Stalowooki blondyn krążył po swoim pokoju. Był wyraźnie zdenerwowany, rozmyślał o wydarzeniach z początku maja, o ostatecznym upadku Czarnego Pana, o wciąż rosnącej chwale Wybrańca, o nadchodzącym powrocie do szkoły i o pewnej młodej kobiecie, która w niezwykły sposób okazała mu serce, mimo tego, że przez siedem lat bezustannie ją gnębił. Przestań, idioto. Ona niczego do ciebie nie czuje, a ty nie czujesz niczego do niej. Dlaczego w ogóle pozwoliłem na pomoc od niej? To wszystko powinno było potoczyć się inaczej. Sumienie Malfoya nie dawało mu spokoju. Zrezygnowany usiadł w fotelu, nalał do szklanki ognistej whisky i używając zaklęcia zaczął pakować kufer.
- Siódmy rok po raz drugi nie może wróżyć niczego dobrego. - mruknął do siebie, popijając whisky. Zajęty własnymi myślami dopiero po chwili usłyszał pukanie do drzwi, które stawało się coraz głośniejsze. Kto śmie mi przeszkadzać...
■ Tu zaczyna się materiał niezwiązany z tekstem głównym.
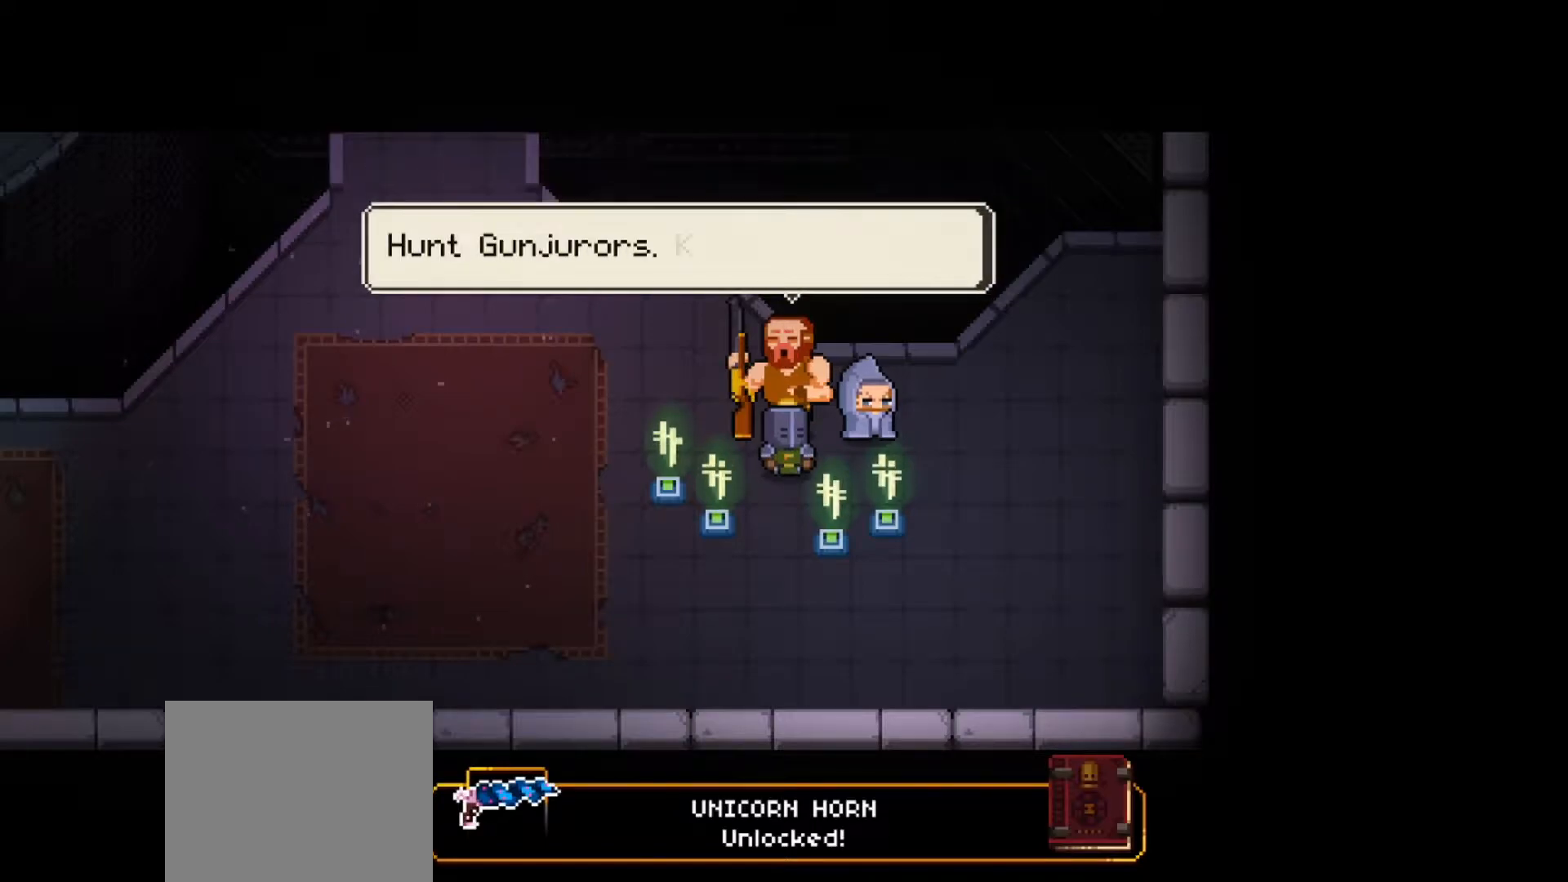
{"buttons": [], "left_stick": "center", "right_stick": "center", "events": []}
- Proszę. - oderwał wzrok od szklanki i wbił przenikliwe spojrzenie w otwierające się drzwi.
- Draco, kochanie, chciałam z tobą porozmawiać, zanim wybierzesz się na dworzec. - matka młodego panicza uśmiechnęła się delikatnie.
- Oczywiście, matko. Spocznij. - Draco wskazał jej fotel naprzeciw swojego i postawił przed nią szklankę z ognistą. O co może jej chodzić? Nigdy nie zwracała się do mnie takim tonem...
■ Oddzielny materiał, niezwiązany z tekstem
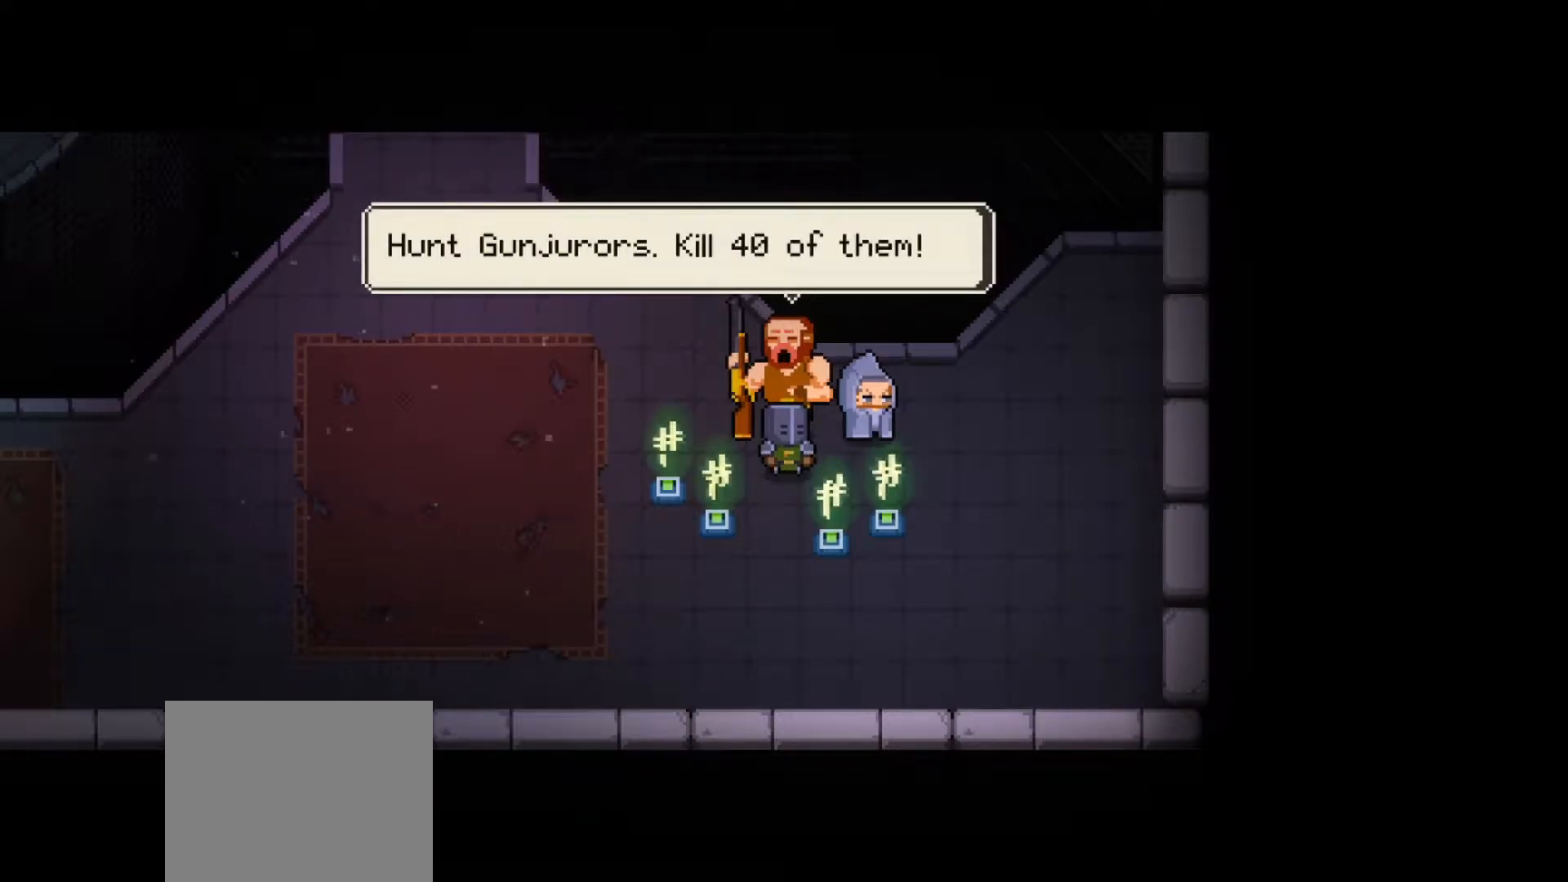
{"buttons": [], "left_stick": "center", "right_stick": "center", "events": []}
- Twój ojciec i ja... Podjęliśmy pewną decyzję. Mianowicie... - Narcyza podniosła szklankę do ust, dając po sobie poznać zdenerwowanie, którego starała się nigdy nie okazywać przed synem. - Nikt w tej rodzinie nie będzie już wyznaczał granic co do twojego małżeństwa... Co do zachowania czystości krwi. Synu, chcę, abyś był szczęśliwy. Do moich uszu dotarły plotki, że po wojnie zacząłeś się zadawać z pewną młodą kobietą... - Narcyza urwała, patrząc niepewnie na swojego jedynego dziedzica.
- Ona nic dla mnie nie znaczy. - Draco spojrzał na matkę obojętnie i wzruszył ramionami.
- Widziano was razem w Hogsmeade, podobno nie było to zwyczajne, koleżeńskie spotkanie. - Narcyza spojrzała na syna uśmiechając się nieznacznie.
- Matko, ona jest zwykłą, brudną szlamą. Szlamą, rozumiesz? - Draco poderwał się z fotela zirytowany. - Nawet, jeśli zmieniliście zdanie co do czystości krwi mojej przyszłej wybranki, to jest cios dla mojej godności! Sugerowanie małżeństwa ze szlamą, dobre sobie! - blondyn wściekłym machnięciem różdżki zatrzasnął kufer, narzucił na ramiona butelkowozieloną szatę i deportował się prosto na peron 9 i 3/4.

Początek.

Witajcie.
Jestem Draconia, a to mój pierwszy blog o tematyce Dramione. Mam nadzieję, iż przyjmie się on pozytywnie. Będę robić wszystko, co w mojej mocy, aby opowiadanie przypadło Wam do gustu. Na razie nie mam zaplanowanej liczby rozdziałów, pozwolę historii toczyć się własnym torem.
Fabuła obejmuje wydarzenia po wojnie, nie zamierzam wskrzeszać żadnej z postaci uśmierconych przez panią Rowling, aczkolwiek ani Hermiona, ani Ginny nie będą poślubione Harry'emu i Ronowi.
Z góry przepraszam za ewentualne podobieństwa do innych opowiadań o tej tematyce - czytałam mnóstwo tych historii, ale nie w mojej naturze leży kopiowanie cudzych pomysłów.
Zapraszam!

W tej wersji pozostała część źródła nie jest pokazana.